Inbal nasceu em Israel, em 1936. Estudou no Conservatório de Jerusalém e no Conservatório de Paris com Louis Fourestier. Em 1962, foi aluno de Sergiu Celibidache na Accademia Musicale Chigiana, em Siena.
Em 1963, recebeu o prêmio Guido Cantelli no La Scala de Milão. Depois de dois anos, fazia a estréia à frente de uma orquestra na mesma casa e, logo depois, regia a Filarmônica de Londres.
Em 1969, ele regeu em festivais em Salzburgo, Berlim e Lucerna. Estreou como regente de óperas com o D. Carlos, de Verdi, em Verona.
De 1974 a 1991, foi o principal maestro da Hessian Radio Symphony Orchestra e, de 1984 a 1987, diretor do teatro La Fenice, em Veneza (que mais tarde seria dirigido pelo brasileiro Isaac Karabtchevski).
Na temporada 1992/1993, ele regeu a ópera Die Gezeichnete, de Schreker, em Zurique, com grande sucesso. Em 1995, regeu Der Prinz von Homburg, de Henze.

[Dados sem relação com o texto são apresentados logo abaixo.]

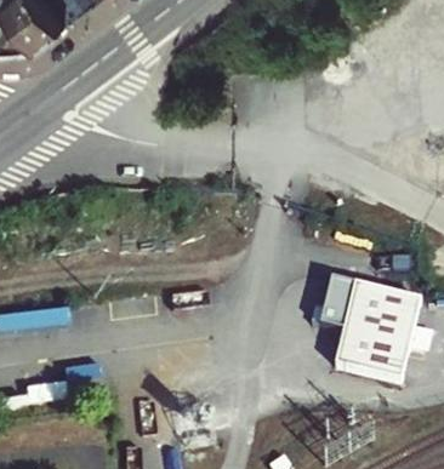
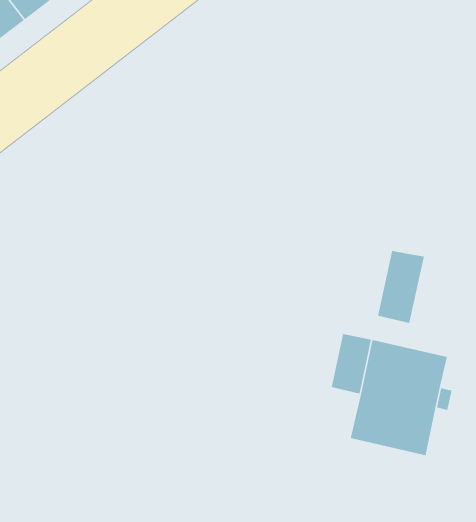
building: none -> [377,250,425,324]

Sob a regência dele, ocorreram as premires de A Queda da Casa de Usher, de Claude Debussy (1977), e a Sinfonia número 1, de Detlev Muller-Siemens (1981). Pergunta - Como foi ser aluno do grande Sergiu Celibidache? Eliahu Inbal - Eu tinha 24 anos quando fiz o curso com Celibidache. Ele era muito metódico, muito científico. Queria uma interpretação científica para o gesto, para a interpretação. É uma perspectiva boa, leva à disciplina e foi muito importante na minha formação. Ele era rigorosíssimo: 90% foram reprovados após dois anos. Mas ele queria tudo ao mesmo tempo e eu fui buscar o meu próprio caminho. Pergunta - E como o sr. define o seu caminho? Inbal - Eu procurei um modo de exprimir-me. Com disciplina, mas um caminho analítico. Quando estudo uma partitura, eu busco - como dizia o maestro Franco Ferrara - a "natureza selvagem" do intérprete. Mas também não se pode fazer tudo do modo analítico, é preciso buscar a própria personalidade. Pergunta - O sr. gravou a Tetralogia de Wagner. Isso não lhe trouxe problemas com a comunidade judaica? Inbal - É preciso fazer uma separação da pessoa e de sua arte. Stravinski era ávido por dinheiro, era um oportunista, mas isso não me interessa se a sua música for boa. Nós não executamos Stravinski, mas a música dele. Wagner era um fenômeno criminal. Mas a sua música não tem nada de mal, é pura. Não se podem escrever idéias literárias na música, assim como não há música racista ou música democrática. A música exprime qualquer coisa de abstrato. A Nona de Beethoven foi admirada por Mao Tsé-tung e pelos russos e pelos europeus. E daí? Pergunta - Nem todo mundo pensa assim em Israel. Inbal - Sim, em Israel há restrições à execução de Wagner, mas não parte de músicos. Geralmente, parte de gente que veio dos campos de concentração, que vêem em Wagner um símbolo do nazismo. É um fenômeno social e psicológico e eu o compreendo. Pergunta - Qual é a estrutura atual da Sinfônica da RAI? Inbal - Ela tem três grandes conjuntos, além da Sinfônica de Turim, que é a nossa: a RAI de Milão, a RAI de Roma e a orquestra de câmara. Os concertos são transmitidos pela rádio estatal italiana e também pelas redes de televisão.